* [Problem 1] Reproduce word for word the part of the passage on cardiac markers and TIPS that begins at the words "The study population" and ends after the words "system (Randox Laboratories).".
* [Problem 2] Using the passage on cardiac markers and TIPS, decide whether each statement agrees with it. Answer yes or no, and quote the words from the passage that decide it. (a) Biochemical markers were measured 48 hours after TIPS. (b) The study population included 17 women. (c) Myoglobin was measured with the Elecsys analyser.

Transjugular intrahepatic portosystemic shunts (TIPSs) have become a widely accepted tool in the treatment of patients with symptomatic portal hypertension. The aim of our study was to assess the value of cardiac markers before and after TIPS insertion for the prediction of one-year mortality in cirrhotic patients.


The study population consisted of 55 patients (38 men and 17 women, aged 55.6 ± 8.9 y, range 37-74) with liver cirrhosis treated with transjugular portosystemic shunting. Biochemical markers were measured before and 24 h after TIPS. High-sensitivity cardiac troponin T (hs-cTnT) was tested by high-sensitivity immunoassay for Elecsys analyser (Roche Diagnostics). Concentrations of creatine kinase MB isoenzyme, myoglobin (MYO), glycogenphosphorylase BB isoenzyme (GPBB) and heart type of fatty acid binding protein (FABP) were measured by the Evidence Investigator protein biochip system (Randox Laboratories).

* [Data for analysis]
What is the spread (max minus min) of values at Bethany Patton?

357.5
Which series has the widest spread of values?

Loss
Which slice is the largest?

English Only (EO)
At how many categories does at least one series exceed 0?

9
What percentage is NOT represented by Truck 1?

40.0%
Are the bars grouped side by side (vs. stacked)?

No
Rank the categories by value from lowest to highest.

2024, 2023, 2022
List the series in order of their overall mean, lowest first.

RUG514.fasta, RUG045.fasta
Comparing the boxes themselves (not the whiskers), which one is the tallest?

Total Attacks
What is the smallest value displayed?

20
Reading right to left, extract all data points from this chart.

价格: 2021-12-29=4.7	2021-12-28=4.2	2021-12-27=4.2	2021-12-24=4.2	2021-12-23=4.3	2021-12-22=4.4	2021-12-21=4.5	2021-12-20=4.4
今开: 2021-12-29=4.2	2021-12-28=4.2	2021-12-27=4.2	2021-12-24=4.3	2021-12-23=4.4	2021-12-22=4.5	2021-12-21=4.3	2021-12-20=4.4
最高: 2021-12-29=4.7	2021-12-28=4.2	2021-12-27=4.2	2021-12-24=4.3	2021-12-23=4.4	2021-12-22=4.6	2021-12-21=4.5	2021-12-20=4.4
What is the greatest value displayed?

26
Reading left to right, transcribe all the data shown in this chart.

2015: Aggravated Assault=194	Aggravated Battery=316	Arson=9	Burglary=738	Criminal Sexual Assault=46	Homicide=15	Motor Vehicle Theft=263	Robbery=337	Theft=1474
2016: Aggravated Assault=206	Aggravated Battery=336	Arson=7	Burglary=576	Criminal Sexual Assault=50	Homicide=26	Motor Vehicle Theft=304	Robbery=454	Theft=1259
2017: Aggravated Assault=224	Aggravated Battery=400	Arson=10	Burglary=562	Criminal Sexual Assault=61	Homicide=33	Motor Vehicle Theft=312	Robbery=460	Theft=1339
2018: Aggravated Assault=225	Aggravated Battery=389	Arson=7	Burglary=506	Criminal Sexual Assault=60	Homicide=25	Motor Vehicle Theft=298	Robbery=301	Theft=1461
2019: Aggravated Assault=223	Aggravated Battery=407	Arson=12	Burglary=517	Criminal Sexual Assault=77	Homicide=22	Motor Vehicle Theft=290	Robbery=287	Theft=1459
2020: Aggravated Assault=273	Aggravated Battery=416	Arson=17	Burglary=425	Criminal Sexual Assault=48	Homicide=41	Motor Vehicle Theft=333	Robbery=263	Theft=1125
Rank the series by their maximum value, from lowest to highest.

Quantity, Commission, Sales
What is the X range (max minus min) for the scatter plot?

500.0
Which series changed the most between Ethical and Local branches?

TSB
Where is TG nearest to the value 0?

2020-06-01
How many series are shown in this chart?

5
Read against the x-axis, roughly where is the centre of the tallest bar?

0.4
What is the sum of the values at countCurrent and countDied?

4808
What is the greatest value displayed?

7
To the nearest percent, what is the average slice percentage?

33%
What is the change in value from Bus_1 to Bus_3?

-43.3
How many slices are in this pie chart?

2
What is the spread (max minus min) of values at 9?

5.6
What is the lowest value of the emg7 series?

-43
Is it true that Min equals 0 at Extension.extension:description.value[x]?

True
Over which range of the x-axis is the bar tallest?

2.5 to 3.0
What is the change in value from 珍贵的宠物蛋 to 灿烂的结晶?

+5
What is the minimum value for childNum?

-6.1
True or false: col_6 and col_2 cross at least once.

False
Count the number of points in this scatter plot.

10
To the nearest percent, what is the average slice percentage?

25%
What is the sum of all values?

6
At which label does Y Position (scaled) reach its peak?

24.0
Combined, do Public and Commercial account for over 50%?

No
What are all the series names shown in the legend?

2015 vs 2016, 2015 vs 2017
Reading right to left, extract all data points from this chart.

* [Reply 1]
The study population consisted of 55 patients (38 men and 17 women, aged 55.6 ± 8.9 y, range 37-74) with liver cirrhosis treated with transjugular portosystemic shunting. Biochemical markers were measured before and 24 h after TIPS. High-sensitivity cardiac troponin T (hs-cTnT) was tested by high-sensitivity immunoassay for Elecsys analyser (Roche Diagnostics). Concentrations of creatine kinase MB isoenzyme, myoglobin (MYO), glycogenphosphorylase BB isoenzyme (GPBB) and heart type of fatty acid binding protein (FABP) were measured by the Evidence Investigator protein biochip system (Randox Laboratories).

* [Reply 2]
(a) No: "Biochemical markers were measured before and 24 h after TIPS."
(b) Yes: "38 men and 17 women"
(c) No: "myoglobin (MYO), glycogenphosphorylase BB isoenzyme (GPBB) and heart type of fatty acid binding protein (FABP) were measured by the Evidence Investigator protein biochip system (Randox Laboratories)."